В официальной риторике первых оттепельных лет буги-вуги имел устойчивую коннотацию «непристойные», изменявшуюся в зависимости от общего стиля текста, то на «вульгарные» то на «похабные». В повести М.З. Ланского и Б.М. Реста «Незримый фронт» (1955), посвященной работе милиции 1950-х годов, есть такие строки: «Его партнерша танцевала совершенно непристойно. Время от времени она в такт музыке судорожно взбрыкивала и передергивалась. Это обезьянье „па“, завезенное из каких-то заморских кабаков, привлекало внимание окружающих и вызывало откровенные смешки» (Ланской, Рест 1956: 266).

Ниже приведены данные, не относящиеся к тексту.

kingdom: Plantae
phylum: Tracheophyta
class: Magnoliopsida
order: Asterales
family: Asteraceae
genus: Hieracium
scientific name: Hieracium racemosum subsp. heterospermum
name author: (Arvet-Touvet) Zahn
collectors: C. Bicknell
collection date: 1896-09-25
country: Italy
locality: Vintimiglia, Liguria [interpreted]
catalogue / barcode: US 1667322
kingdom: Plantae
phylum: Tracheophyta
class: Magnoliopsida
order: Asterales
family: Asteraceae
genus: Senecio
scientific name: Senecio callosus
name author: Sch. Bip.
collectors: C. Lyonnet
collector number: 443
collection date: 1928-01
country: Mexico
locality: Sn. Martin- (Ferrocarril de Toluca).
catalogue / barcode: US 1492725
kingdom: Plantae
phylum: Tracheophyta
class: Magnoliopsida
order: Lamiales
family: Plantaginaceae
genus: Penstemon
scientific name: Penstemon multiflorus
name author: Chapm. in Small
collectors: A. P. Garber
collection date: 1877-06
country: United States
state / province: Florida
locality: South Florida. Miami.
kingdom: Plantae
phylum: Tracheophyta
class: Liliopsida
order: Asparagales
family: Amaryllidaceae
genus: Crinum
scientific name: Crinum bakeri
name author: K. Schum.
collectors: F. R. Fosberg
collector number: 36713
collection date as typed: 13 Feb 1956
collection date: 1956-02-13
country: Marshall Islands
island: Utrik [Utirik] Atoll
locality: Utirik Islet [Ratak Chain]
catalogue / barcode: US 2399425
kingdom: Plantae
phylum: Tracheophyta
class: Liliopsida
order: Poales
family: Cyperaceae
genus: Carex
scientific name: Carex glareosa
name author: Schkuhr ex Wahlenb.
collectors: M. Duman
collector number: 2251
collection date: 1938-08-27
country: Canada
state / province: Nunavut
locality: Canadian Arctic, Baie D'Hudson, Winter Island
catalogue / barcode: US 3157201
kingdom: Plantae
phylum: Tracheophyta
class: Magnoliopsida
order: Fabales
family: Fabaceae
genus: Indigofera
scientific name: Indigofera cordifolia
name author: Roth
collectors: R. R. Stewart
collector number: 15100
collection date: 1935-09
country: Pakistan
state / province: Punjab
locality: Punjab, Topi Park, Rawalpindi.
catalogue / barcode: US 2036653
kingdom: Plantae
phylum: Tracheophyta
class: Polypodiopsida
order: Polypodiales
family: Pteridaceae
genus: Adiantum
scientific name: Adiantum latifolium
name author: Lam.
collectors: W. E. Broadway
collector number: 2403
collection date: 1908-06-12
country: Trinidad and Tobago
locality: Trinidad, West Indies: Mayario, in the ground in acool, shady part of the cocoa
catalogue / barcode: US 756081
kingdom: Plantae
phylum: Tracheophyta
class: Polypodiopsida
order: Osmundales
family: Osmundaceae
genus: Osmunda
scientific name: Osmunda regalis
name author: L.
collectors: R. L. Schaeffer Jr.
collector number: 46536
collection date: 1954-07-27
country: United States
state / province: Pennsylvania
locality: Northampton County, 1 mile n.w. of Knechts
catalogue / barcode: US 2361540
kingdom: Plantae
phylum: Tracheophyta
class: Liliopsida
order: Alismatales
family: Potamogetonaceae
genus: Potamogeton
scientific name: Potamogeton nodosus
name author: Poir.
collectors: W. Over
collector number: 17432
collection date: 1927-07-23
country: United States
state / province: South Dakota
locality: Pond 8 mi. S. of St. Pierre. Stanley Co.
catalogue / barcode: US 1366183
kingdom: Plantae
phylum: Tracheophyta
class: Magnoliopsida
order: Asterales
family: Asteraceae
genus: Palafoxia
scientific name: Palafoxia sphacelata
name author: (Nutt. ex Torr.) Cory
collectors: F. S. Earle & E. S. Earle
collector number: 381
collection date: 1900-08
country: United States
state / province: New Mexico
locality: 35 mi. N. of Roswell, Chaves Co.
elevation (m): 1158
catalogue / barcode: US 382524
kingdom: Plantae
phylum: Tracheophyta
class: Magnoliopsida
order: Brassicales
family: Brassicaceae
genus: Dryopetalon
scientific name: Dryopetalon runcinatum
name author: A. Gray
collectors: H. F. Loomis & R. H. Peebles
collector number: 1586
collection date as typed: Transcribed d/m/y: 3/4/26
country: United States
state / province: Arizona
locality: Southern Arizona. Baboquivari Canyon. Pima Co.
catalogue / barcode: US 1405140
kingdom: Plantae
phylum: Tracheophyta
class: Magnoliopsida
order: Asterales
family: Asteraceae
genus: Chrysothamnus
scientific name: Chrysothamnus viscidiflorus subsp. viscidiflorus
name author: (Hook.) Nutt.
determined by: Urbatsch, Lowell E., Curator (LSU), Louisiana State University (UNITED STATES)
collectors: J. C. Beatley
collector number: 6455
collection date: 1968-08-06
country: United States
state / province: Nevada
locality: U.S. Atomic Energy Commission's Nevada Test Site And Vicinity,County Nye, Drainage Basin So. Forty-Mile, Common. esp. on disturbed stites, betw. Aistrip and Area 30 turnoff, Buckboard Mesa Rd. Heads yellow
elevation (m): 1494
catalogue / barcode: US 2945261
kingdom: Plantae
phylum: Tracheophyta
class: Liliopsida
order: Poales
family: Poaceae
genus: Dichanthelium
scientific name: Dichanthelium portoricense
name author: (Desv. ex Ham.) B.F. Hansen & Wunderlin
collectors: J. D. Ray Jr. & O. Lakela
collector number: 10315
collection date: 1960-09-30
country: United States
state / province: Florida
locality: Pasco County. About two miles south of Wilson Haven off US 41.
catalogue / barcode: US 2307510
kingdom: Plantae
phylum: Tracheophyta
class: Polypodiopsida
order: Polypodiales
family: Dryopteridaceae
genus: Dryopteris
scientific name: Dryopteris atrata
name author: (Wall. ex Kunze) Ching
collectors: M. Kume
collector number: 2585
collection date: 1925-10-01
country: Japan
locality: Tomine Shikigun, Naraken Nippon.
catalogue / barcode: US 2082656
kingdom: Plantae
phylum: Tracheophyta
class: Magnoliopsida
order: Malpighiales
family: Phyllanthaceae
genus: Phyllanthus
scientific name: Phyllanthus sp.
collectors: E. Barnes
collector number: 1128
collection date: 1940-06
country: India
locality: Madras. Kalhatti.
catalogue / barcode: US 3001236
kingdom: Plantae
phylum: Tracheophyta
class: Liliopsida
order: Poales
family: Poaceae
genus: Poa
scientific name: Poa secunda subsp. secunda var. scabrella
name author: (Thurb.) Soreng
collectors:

В нормализующих суждениях властных и идеологических структур прослеживалась связь между западными танцами и бытовой, а в конечном итоге и сексуальной распущенностью. Февральский пленум ЦК ВЛКСМ 1957 года уже после ХХ съезда КПСС, считающегося отправным рубежом развития либеральных тенденций в советском обществе, отмечал, что комсомольские организации должны «вести неустанную борьбу против попыток буржуазной пропаганды навязать советской молодежи низменные вкусы и взгляды» (Товарищ комсомол 1969б: 175). А в многотиражной газете «Кировский рабочий» в сентябре 1957 года была размещена статья о чрезмерном увлечении буги-вуги; юноши и девушки, замеченные в пристрастии к этому танцу, были заклеймены как «люди, [которые] не знают норм поведения в обществе» (Кировский рабочий 1957). В число этих норм, безусловно, включались и представления о стиле взаимоотношений мужчины и женщины, в определенной степени демонстрируемых в танцах.